Over 20 years ago, I went to work at Queen Square, the Mecca of Neurology, as Medical Research Council fellow to Prof. Clare Fowler, an international expert in the neurogenic bladder. She has now retired leaving a lasting legacy, which features in this edition of the BJUI.
I clearly remember my first meeting with Vijay Ramani (now Consultant Urologist in Manchester) and Dirk De Ridder (Associate Editor, BJUI), which led to a collaborative paper on the effects of capsaicin in refractory neurogenic detrusor overactivity (NDO) . While we were busy studying suburothelial nerves in NDO, with many hours of computerised image analysis, a seminal paper describing the ‘capsaicin receptor’ appeared in Nature . This was my first encounter with transient receptor potential (TRP) channels. They continue to excite urologists and neurologists alike as potential therapeutic targets in overactive and painful bladders .

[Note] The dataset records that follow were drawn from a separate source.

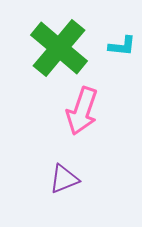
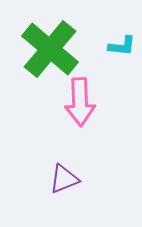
green cross: moved 9 px left, 1 px down
pink arrow: moved 2 px left, 9 px up; rotated 21 degrees counterclockwise
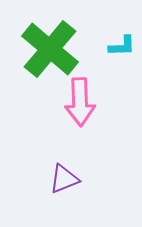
cyan L-shape: rotated 8 degrees counterclockwise
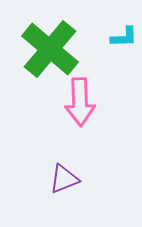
cyan L-shape: moved 2 px right, 9 px up
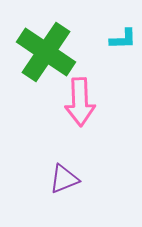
cyan L-shape: moved 1 px left, 2 px down
green cross: moved 4 px left, 3 px down; rotated 6 degrees counterclockwise
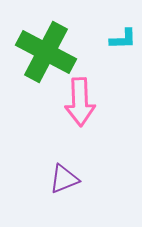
green cross: rotated 6 degrees counterclockwise
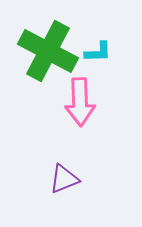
cyan L-shape: moved 25 px left, 13 px down
green cross: moved 2 px right, 1 px up
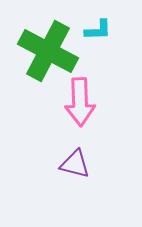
cyan L-shape: moved 22 px up
purple triangle: moved 11 px right, 15 px up; rotated 36 degrees clockwise
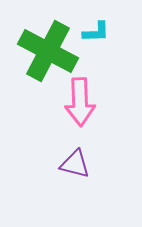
cyan L-shape: moved 2 px left, 2 px down
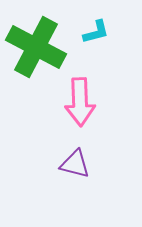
cyan L-shape: rotated 12 degrees counterclockwise
green cross: moved 12 px left, 4 px up
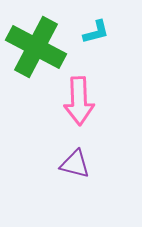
pink arrow: moved 1 px left, 1 px up
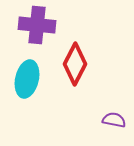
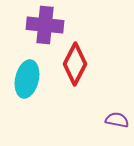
purple cross: moved 8 px right
purple semicircle: moved 3 px right
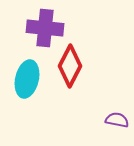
purple cross: moved 3 px down
red diamond: moved 5 px left, 2 px down
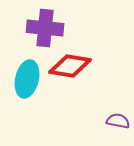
red diamond: rotated 72 degrees clockwise
purple semicircle: moved 1 px right, 1 px down
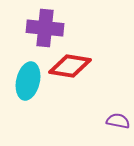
cyan ellipse: moved 1 px right, 2 px down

Just like semisynthetic capsaicin, derived from chillies, which acted through TRP receptors, TRPV1 antagonists are effective but have numerous side-effects including hyperthermia. No surprises here But there are other subtypes, such as TRPV4 and TRPM8, which are generating a lot of interest in the field of drug discovery.
Life, of course, moved on. Capsaicin never received a license for NDO and was followed by resiniferatoxin (RTX), which also made a rapid exit as it adhered to the plastic bags that it was dispensed in as a solution. Botulinum toxin-A turned out to be the game changer . After extensive trials and safety studies, it has changed the lives of many millions with incontinence secondary to DO, who have failed most other first-line treatments. It has a licence for clinical use and the science behind its mechanism of action has led to many fascinating discoveries.
So, are TRP inhibitors the next big thing in functional urology? After 20 years of fundamental research, they certainly have the potential. As with most eureka moments in translational research, only time will tell.